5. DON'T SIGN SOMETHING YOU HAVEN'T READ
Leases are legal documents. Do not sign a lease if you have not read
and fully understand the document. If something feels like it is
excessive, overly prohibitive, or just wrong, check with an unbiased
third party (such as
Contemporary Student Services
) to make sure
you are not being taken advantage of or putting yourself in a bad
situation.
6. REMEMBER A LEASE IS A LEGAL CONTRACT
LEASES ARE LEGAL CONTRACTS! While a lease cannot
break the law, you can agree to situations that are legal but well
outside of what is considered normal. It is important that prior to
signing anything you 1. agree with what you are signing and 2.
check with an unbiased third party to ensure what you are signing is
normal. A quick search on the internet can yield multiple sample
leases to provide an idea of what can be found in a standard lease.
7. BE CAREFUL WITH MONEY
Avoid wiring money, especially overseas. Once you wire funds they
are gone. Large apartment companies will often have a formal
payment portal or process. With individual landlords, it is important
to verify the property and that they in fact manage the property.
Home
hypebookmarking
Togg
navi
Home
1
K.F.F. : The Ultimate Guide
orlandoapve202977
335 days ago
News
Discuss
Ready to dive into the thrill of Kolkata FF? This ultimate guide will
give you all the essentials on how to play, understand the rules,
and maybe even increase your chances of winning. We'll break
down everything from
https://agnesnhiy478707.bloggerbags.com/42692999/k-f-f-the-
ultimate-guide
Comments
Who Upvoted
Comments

::::::::::

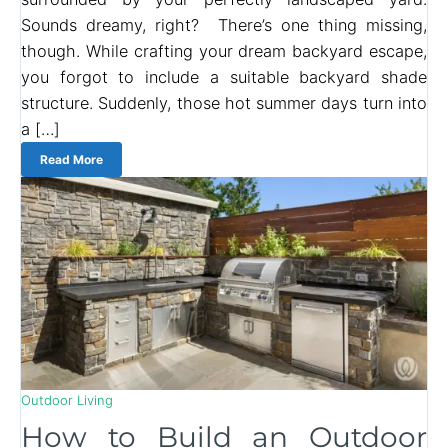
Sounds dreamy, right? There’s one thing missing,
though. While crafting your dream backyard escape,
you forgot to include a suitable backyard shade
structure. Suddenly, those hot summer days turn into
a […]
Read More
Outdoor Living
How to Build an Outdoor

::::::::::

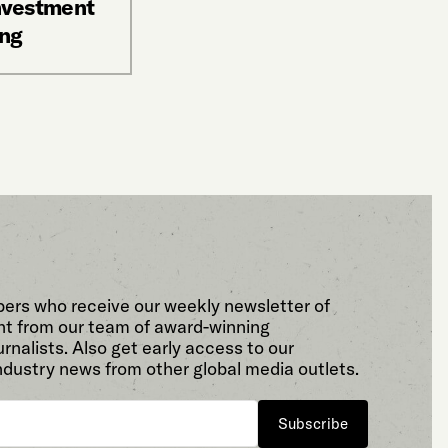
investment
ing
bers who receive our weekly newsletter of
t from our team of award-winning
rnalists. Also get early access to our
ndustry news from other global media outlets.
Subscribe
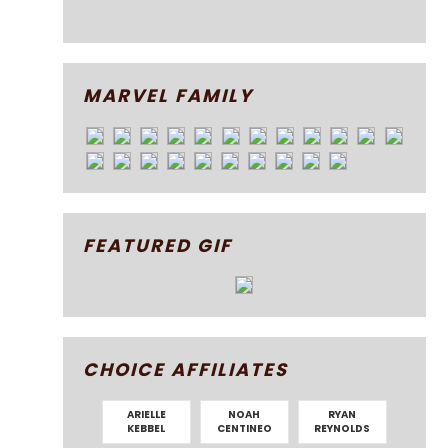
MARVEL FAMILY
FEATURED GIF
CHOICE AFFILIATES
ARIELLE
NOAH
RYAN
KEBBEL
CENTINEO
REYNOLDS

::::::::::

### Work task
In the items, start at the line that has "5. DON'T SIGN SOMETHING YOU HAVEN'T READ" and stop after the line that has "signing anything you". Rewrite those lines with "unbiased" replaced by "neutral", leaving everything else as it is.

### Answer to this task
5. DON'T SIGN SOMETHING YOU HAVEN'T READ
Leases are legal documents. Do not sign a lease if you have not read
and fully understand the document. If something feels like it is
excessive, overly prohibitive, or just wrong, check with an neutral
third party (such as
Contemporary Student Services
) to make sure
you are not being taken advantage of or putting yourself in a bad
situation.
6. REMEMBER A LEASE IS A LEGAL CONTRACT
LEASES ARE LEGAL CONTRACTS! While a lease cannot
break the law, you can agree to situations that are legal but well
outside of what is considered normal. It is important that prior to
signing anything you 1. agree with what you are signing and 2.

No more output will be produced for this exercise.